• _PROBLEM DESCRIPTION_: For this exercise, copy each line of the records that contains the word "SPECIFY".

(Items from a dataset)
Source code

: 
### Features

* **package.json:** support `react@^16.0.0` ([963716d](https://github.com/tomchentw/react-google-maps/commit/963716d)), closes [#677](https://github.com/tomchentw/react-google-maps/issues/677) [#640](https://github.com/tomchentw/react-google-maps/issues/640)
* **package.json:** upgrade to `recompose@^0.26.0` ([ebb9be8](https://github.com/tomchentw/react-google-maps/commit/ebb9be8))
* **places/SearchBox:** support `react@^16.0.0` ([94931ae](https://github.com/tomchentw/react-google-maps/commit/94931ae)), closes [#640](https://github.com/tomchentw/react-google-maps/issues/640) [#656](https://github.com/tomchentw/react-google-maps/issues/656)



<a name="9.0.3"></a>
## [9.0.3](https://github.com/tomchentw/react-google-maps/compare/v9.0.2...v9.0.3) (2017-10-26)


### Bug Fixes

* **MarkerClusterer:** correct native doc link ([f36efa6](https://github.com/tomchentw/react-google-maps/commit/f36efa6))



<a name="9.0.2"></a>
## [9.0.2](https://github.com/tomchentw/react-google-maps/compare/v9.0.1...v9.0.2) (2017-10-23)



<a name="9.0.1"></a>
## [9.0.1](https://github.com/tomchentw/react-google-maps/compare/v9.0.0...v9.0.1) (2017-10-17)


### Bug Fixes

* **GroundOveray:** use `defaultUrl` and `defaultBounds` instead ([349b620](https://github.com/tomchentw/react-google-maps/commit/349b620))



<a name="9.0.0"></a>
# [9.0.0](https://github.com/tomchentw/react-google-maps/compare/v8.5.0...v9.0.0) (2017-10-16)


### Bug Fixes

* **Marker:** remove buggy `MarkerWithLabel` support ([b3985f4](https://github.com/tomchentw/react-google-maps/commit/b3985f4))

---

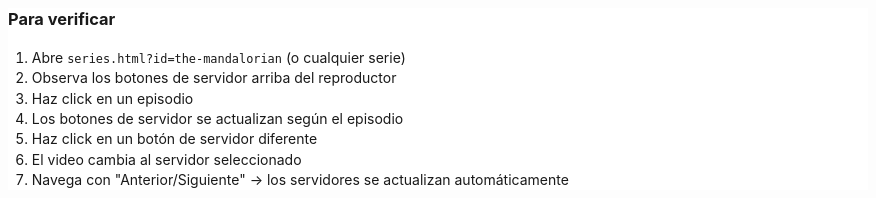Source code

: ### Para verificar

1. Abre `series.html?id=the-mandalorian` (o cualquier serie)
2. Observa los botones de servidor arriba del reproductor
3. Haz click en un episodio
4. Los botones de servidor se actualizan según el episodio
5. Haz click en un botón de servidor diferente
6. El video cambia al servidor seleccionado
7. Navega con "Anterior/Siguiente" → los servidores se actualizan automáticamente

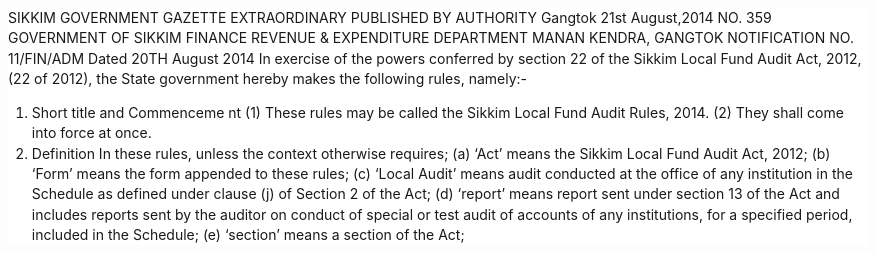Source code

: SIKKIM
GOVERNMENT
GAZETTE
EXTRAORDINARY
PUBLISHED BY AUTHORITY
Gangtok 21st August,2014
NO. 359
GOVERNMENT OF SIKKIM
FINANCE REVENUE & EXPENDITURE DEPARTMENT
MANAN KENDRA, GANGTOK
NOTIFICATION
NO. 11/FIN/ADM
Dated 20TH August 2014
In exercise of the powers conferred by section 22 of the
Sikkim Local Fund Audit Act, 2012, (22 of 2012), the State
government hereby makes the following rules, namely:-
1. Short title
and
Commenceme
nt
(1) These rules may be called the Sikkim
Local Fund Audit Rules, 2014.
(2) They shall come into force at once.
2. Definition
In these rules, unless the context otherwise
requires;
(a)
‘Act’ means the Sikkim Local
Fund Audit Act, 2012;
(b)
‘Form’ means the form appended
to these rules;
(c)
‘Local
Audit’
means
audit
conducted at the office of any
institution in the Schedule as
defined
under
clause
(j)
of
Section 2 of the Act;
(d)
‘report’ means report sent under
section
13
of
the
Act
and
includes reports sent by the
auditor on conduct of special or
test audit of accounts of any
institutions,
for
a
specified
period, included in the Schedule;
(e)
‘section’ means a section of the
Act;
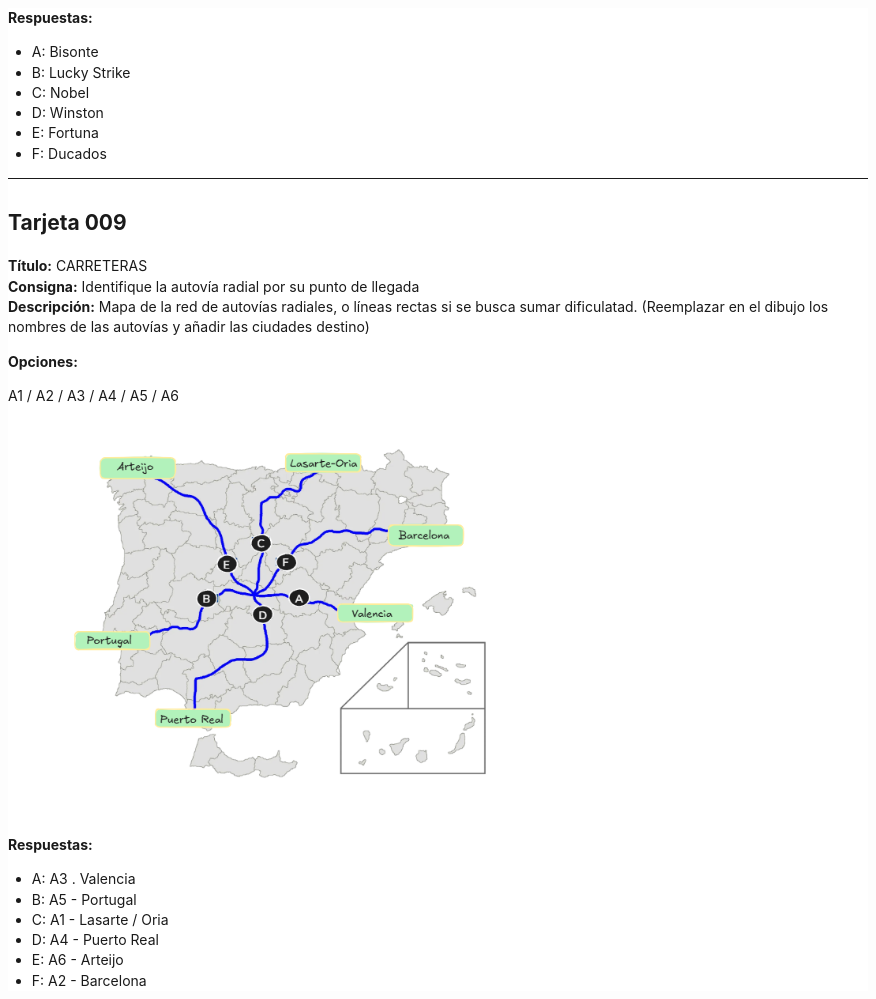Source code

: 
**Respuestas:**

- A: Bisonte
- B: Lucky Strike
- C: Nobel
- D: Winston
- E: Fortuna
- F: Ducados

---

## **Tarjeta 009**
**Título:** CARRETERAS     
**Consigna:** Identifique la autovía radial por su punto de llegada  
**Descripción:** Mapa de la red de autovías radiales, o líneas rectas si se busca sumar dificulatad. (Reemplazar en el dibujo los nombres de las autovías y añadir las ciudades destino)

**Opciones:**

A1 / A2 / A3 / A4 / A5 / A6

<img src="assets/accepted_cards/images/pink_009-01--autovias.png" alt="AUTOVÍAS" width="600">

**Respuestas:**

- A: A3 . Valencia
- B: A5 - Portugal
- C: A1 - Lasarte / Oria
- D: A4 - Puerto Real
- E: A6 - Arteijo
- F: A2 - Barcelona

---

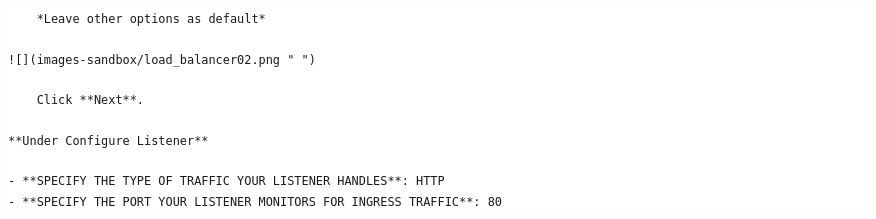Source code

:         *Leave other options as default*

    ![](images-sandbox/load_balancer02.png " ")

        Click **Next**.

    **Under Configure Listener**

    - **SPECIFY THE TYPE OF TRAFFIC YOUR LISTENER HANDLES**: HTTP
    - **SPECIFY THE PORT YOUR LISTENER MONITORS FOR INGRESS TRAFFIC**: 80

• _EXERCISE SOLUTION_:
    - **SPECIFY THE TYPE OF TRAFFIC YOUR LISTENER HANDLES**: HTTP
    - **SPECIFY THE PORT YOUR LISTENER MONITORS FOR INGRESS TRAFFIC**: 80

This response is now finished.